**Available data**
========

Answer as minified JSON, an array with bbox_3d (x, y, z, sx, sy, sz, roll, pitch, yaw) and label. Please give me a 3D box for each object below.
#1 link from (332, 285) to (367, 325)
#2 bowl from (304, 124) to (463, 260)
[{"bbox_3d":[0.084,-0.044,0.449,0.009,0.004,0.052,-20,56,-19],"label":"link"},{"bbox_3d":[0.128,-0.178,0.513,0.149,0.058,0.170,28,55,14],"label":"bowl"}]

========

**Instructions for the task**
All of the data needs to be reproduced exactly, with no line missing.

**Result for this exercise**
Answer as minified JSON, an array with bbox_3d (x, y, z, sx, sy, sz, roll, pitch, yaw) and label. Please give me a 3D box for each object below.
#1 link from (332, 285) to (367, 325)
#2 bowl from (304, 124) to (463, 260)
[{"bbox_3d":[0.084,-0.044,0.449,0.009,0.004,0.052,-20,56,-19],"label":"link"},{"bbox_3d":[0.128,-0.178,0.513,0.149,0.058,0.170,28,55,14],"label":"bowl"}]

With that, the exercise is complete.